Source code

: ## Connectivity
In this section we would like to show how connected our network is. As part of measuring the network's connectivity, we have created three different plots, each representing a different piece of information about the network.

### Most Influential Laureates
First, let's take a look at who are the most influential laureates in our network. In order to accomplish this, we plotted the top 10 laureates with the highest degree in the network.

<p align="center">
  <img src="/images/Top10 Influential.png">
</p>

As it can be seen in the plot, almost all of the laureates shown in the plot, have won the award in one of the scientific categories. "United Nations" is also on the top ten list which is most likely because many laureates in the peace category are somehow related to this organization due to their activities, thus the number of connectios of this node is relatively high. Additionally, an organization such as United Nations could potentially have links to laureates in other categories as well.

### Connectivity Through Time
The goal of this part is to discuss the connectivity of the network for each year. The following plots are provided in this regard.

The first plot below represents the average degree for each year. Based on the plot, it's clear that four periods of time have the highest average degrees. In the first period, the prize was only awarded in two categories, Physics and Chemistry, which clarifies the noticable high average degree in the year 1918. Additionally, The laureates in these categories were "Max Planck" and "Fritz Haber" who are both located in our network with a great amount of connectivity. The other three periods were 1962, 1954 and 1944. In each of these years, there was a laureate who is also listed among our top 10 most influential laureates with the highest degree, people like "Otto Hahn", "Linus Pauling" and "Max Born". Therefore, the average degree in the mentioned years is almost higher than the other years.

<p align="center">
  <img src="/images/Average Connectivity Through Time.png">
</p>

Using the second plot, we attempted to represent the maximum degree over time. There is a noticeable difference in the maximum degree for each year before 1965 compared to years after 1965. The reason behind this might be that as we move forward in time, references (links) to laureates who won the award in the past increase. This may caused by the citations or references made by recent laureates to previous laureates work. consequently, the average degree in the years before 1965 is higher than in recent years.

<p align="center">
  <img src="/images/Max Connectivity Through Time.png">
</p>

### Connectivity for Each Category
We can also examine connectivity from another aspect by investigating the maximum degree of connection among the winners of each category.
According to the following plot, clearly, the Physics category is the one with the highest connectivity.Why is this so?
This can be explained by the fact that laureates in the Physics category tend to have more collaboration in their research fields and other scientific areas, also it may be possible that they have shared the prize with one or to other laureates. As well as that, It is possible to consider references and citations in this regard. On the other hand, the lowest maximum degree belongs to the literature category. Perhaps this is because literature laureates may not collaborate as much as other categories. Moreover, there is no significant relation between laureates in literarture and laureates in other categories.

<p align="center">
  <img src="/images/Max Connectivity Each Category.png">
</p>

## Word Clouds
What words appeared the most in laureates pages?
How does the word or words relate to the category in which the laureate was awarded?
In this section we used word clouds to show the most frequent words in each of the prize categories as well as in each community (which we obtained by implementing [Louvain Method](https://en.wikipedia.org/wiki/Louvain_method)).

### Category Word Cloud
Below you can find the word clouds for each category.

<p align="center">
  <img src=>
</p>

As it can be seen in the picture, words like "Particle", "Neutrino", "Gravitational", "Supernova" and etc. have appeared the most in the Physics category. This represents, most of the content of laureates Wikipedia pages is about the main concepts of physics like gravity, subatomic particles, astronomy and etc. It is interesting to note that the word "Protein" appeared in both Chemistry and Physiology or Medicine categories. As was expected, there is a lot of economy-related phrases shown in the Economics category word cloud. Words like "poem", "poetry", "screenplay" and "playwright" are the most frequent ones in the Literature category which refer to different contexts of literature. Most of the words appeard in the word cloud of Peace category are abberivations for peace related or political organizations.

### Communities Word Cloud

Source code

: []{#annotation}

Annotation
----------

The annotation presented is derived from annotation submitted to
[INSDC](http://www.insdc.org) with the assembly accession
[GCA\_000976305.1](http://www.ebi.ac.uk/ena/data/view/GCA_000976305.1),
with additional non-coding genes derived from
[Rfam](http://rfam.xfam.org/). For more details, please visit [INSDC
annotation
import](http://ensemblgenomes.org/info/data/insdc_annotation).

• **Instructions to follow**
Word for word, copy every entry.

• **Problem solution**
Source code

: ## Connectivity
In this section we would like to show how connected our network is. As part of measuring the network's connectivity, we have created three different plots, each representing a different piece of information about the network.

### Most Influential Laureates
First, let's take a look at who are the most influential laureates in our network. In order to accomplish this, we plotted the top 10 laureates with the highest degree in the network.

<p align="center">
  <img src="/images/Top10 Influential.png">
</p>

As it can be seen in the plot, almost all of the laureates shown in the plot, have won the award in one of the scientific categories. "United Nations" is also on the top ten list which is most likely because many laureates in the peace category are somehow related to this organization due to their activities, thus the number of connectios of this node is relatively high. Additionally, an organization such as United Nations could potentially have links to laureates in other categories as well.

### Connectivity Through Time
The goal of this part is to discuss the connectivity of the network for each year. The following plots are provided in this regard.

The first plot below represents the average degree for each year. Based on the plot, it's clear that four periods of time have the highest average degrees. In the first period, the prize was only awarded in two categories, Physics and Chemistry, which clarifies the noticable high average degree in the year 1918. Additionally, The laureates in these categories were "Max Planck" and "Fritz Haber" who are both located in our network with a great amount of connectivity. The other three periods were 1962, 1954 and 1944. In each of these years, there was a laureate who is also listed among our top 10 most influential laureates with the highest degree, people like "Otto Hahn", "Linus Pauling" and "Max Born". Therefore, the average degree in the mentioned years is almost higher than the other years.

<p align="center">
  <img src="/images/Average Connectivity Through Time.png">
</p>

Using the second plot, we attempted to represent the maximum degree over time. There is a noticeable difference in the maximum degree for each year before 1965 compared to years after 1965. The reason behind this might be that as we move forward in time, references (links) to laureates who won the award in the past increase. This may caused by the citations or references made by recent laureates to previous laureates work. consequently, the average degree in the years before 1965 is higher than in recent years.

<p align="center">
  <img src="/images/Max Connectivity Through Time.png">
</p>

### Connectivity for Each Category
We can also examine connectivity from another aspect by investigating the maximum degree of connection among the winners of each category.
According to the following plot, clearly, the Physics category is the one with the highest connectivity.Why is this so?
This can be explained by the fact that laureates in the Physics category tend to have more collaboration in their research fields and other scientific areas, also it may be possible that they have shared the prize with one or to other laureates. As well as that, It is possible to consider references and citations in this regard. On the other hand, the lowest maximum degree belongs to the literature category. Perhaps this is because literature laureates may not collaborate as much as other categories. Moreover, there is no significant relation between laureates in literarture and laureates in other categories.

<p align="center">
  <img src="/images/Max Connectivity Each Category.png">
</p>

## Word Clouds
What words appeared the most in laureates pages?
How does the word or words relate to the category in which the laureate was awarded?
In this section we used word clouds to show the most frequent words in each of the prize categories as well as in each community (which we obtained by implementing [Louvain Method](https://en.wikipedia.org/wiki/Louvain_method)).

### Category Word Cloud
Below you can find the word clouds for each category.

<p align="center">
  <img src=>
</p>

As it can be seen in the picture, words like "Particle", "Neutrino", "Gravitational", "Supernova" and etc. have appeared the most in the Physics category. This represents, most of the content of laureates Wikipedia pages is about the main concepts of physics like gravity, subatomic particles, astronomy and etc. It is interesting to note that the word "Protein" appeared in both Chemistry and Physiology or Medicine categories. As was expected, there is a lot of economy-related phrases shown in the Economics category word cloud. Words like "poem", "poetry", "screenplay" and "playwright" are the most frequent ones in the Literature category which refer to different contexts of literature. Most of the words appeard in the word cloud of Peace category are abberivations for peace related or political organizations.

### Communities Word Cloud

Source code

: []{#annotation}

Annotation
----------

The annotation presented is derived from annotation submitted to
[INSDC](http://www.insdc.org) with the assembly accession
[GCA\_000976305.1](http://www.ebi.ac.uk/ena/data/view/GCA_000976305.1),
with additional non-coding genes derived from
[Rfam](http://rfam.xfam.org/). For more details, please visit [INSDC
annotation
import](http://ensemblgenomes.org/info/data/insdc_annotation).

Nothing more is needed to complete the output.